Sitting in front of a blank page has been described as watching a rabbit in a snow storm. Not a pleasant experience for the rabbit or the writer! But truth be known, almost all writers have moments, days, weeks, when productivity is zero. Fear of writer’s block can take on a life of its own. But take heart! There are a number of tried-and-tested techniques for conquering the blank page.

1) CUT YOURSELF A LITTLE SLACK AND RELAX YOUR BRAIN.

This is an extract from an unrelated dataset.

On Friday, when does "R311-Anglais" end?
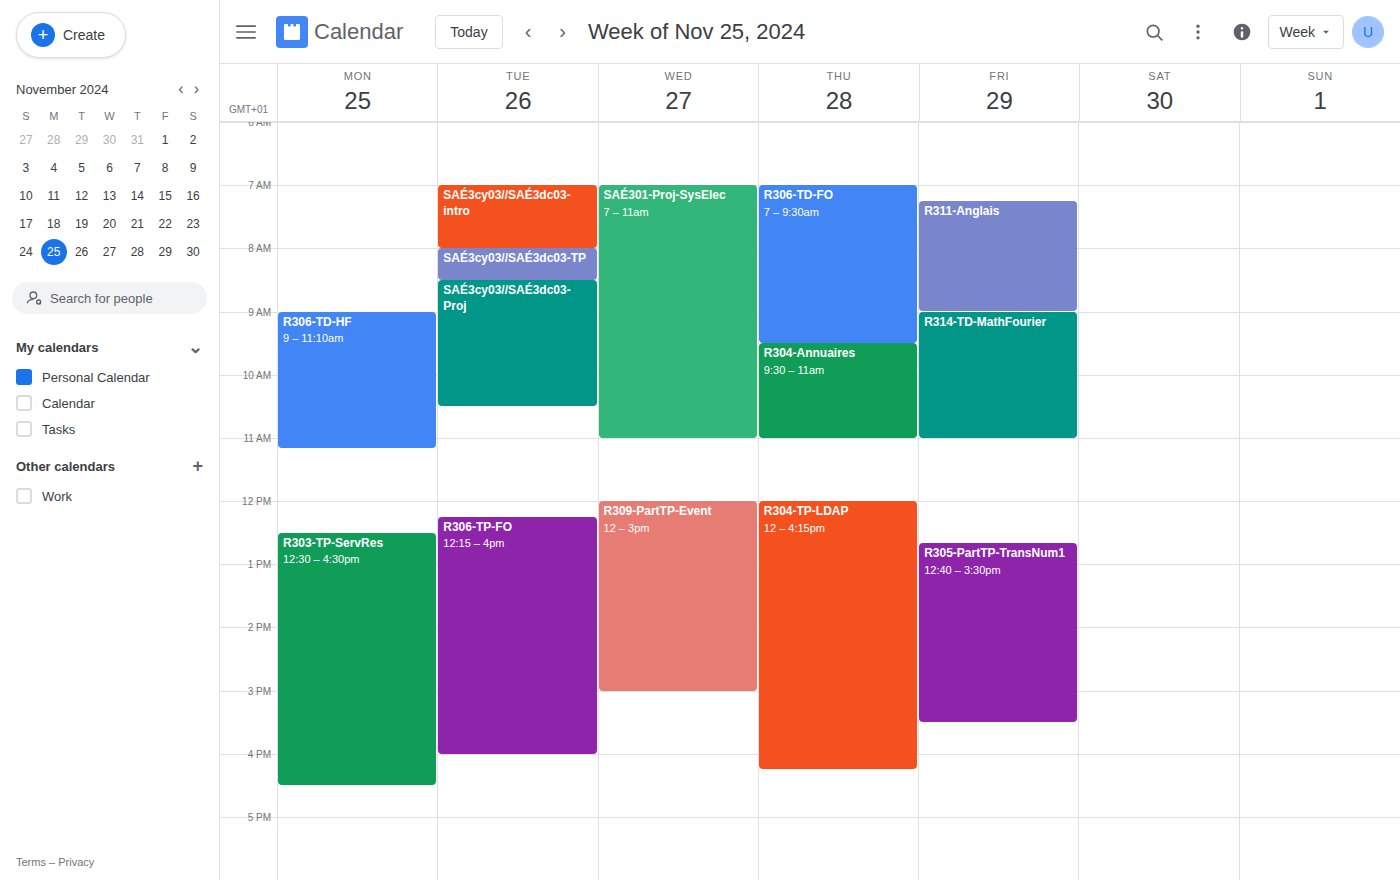
9:00 AM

I once interviewed Gary Baker of Sheffield, Alabama. He is an incredible songwriter with credits like “I Swear,” and “Once Upon a Lifetime.” “How do you get your ideas, how do you get started?” I asked. Well, Gary has an immense lawn and a riding lawnmower. You guessed it: He puts the mower into gear and his brain into neutral. “Pretty soon I’m humming a tune,” he says. The message: Relax the brain and let your creative self emerge.

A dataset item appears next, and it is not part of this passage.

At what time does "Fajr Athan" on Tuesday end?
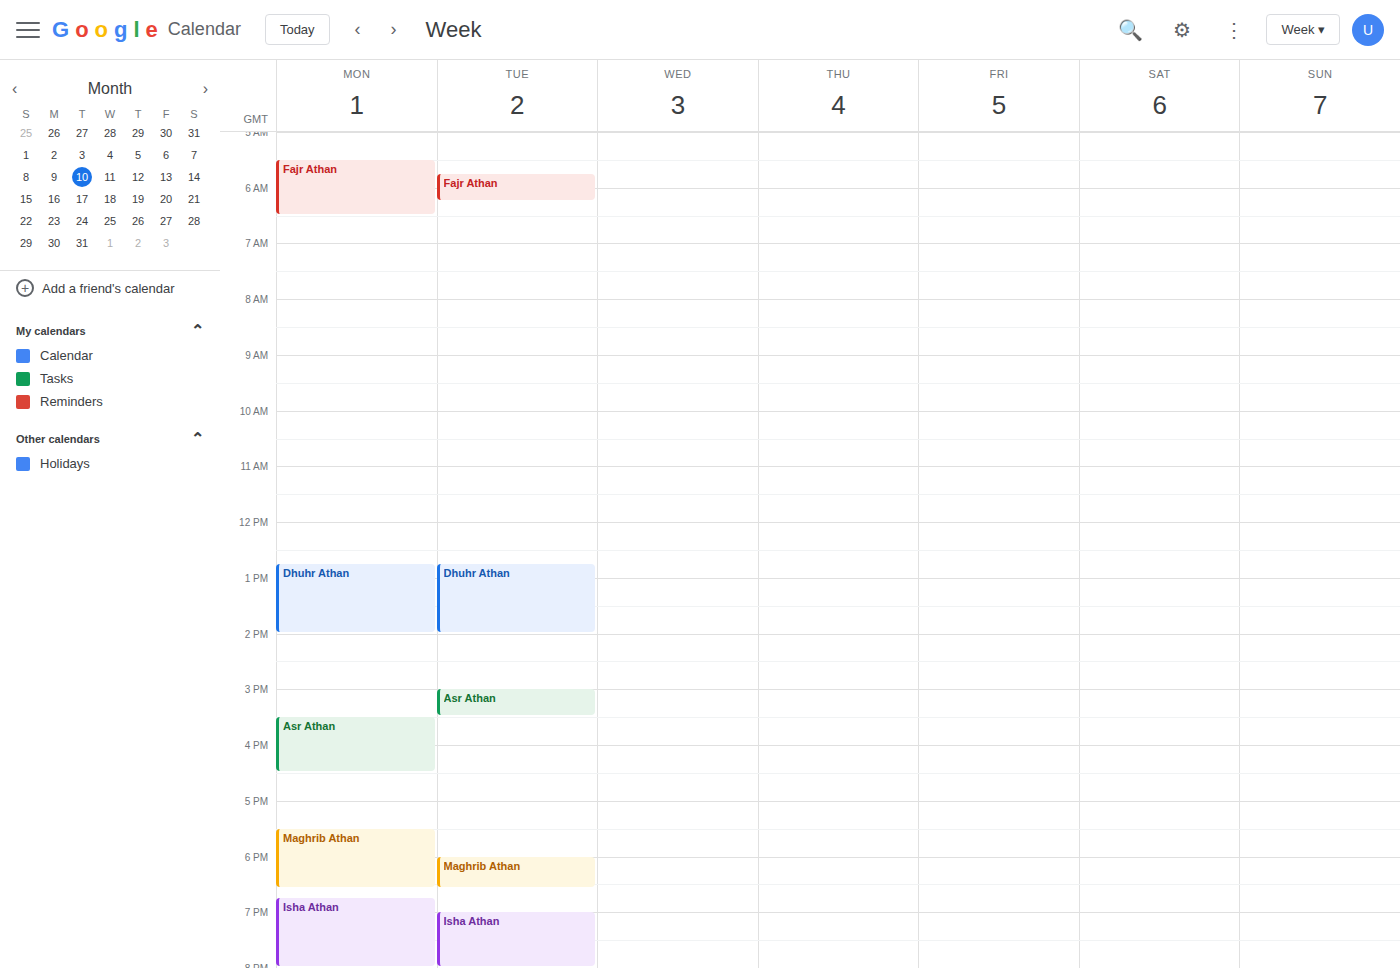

One reader, Eileen Leroux, says she takes one or two days to do something frivolous or trivial to clear her mind for the job ahead.

2) WRITE A POSTCARD.

Another reader, Leslie Escoto, writes a note to her daughter on some pretty letter paper to get her heart involved. Then she is ready to tackle her writing assignment. Emotions are the seat of motivation. They can move you to take time to write, even if it isn’t always convenient to do so.

3) SLEEP ON IT.

Coming up with the introduction to a story is the most important piece of the puzzle for many writers. About 99% of the time, I will use an anecdote that makes the point I want my reader to “get” from my story. I think illustrations are very powerful and set the stage for what comes next.

This is where the sub-conscious part of your brain can be very helpful. After feeding in the facts, I tell myself I need a good intro, and then I go to bed for the night. Amazingly, many times I am awakened by the “You have mail” signal in the brain that supplies just what I need.

4) TAKE A SHOWER.

There’s something about directly stimulating the head with a lively flow of water that gets some people’s brains moving. Some folks report they often get their best ideas in the shower.

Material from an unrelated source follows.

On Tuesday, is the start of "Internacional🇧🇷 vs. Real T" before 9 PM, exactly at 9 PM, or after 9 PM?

5) FEED YOUR MIND THE INFORMATION IT NEEDS TO DO THE JOB.

For many writers this is the most enjoyable part of the project — research, interviews, reading over any press materials you have gathered on the subject. It is a little web-surfing and pulling facts you already know to the surface. This is really doing the homework of a writing assignment. It isn’t creative — at least not yet — but it is what leads to creativity.

This is also where many writers get stuck: They reason that as long as they are still gathering information they are making progress. But the truth is, there is a limit to what you will use. Some of the great novelists of the last century report they had ten times as much material as they had finished copy. Even those in-depth researchers knew there was a time to fish or cut bait!

6) SET A DEADLINE FOR YOURSELF.

Some of us just work better with a measurable time frame. Give yourself enough time so you are challenged to finish at a certain time and have every reason to think that is going to happen. Pace yourself through the several steps so that the joy of writing is part of your reward. I like to be finished early enough to put it on ice for a couple of days like a good spaghetti sauce. The last time I read it over, I will undoubtedly add just a touch of the right spice!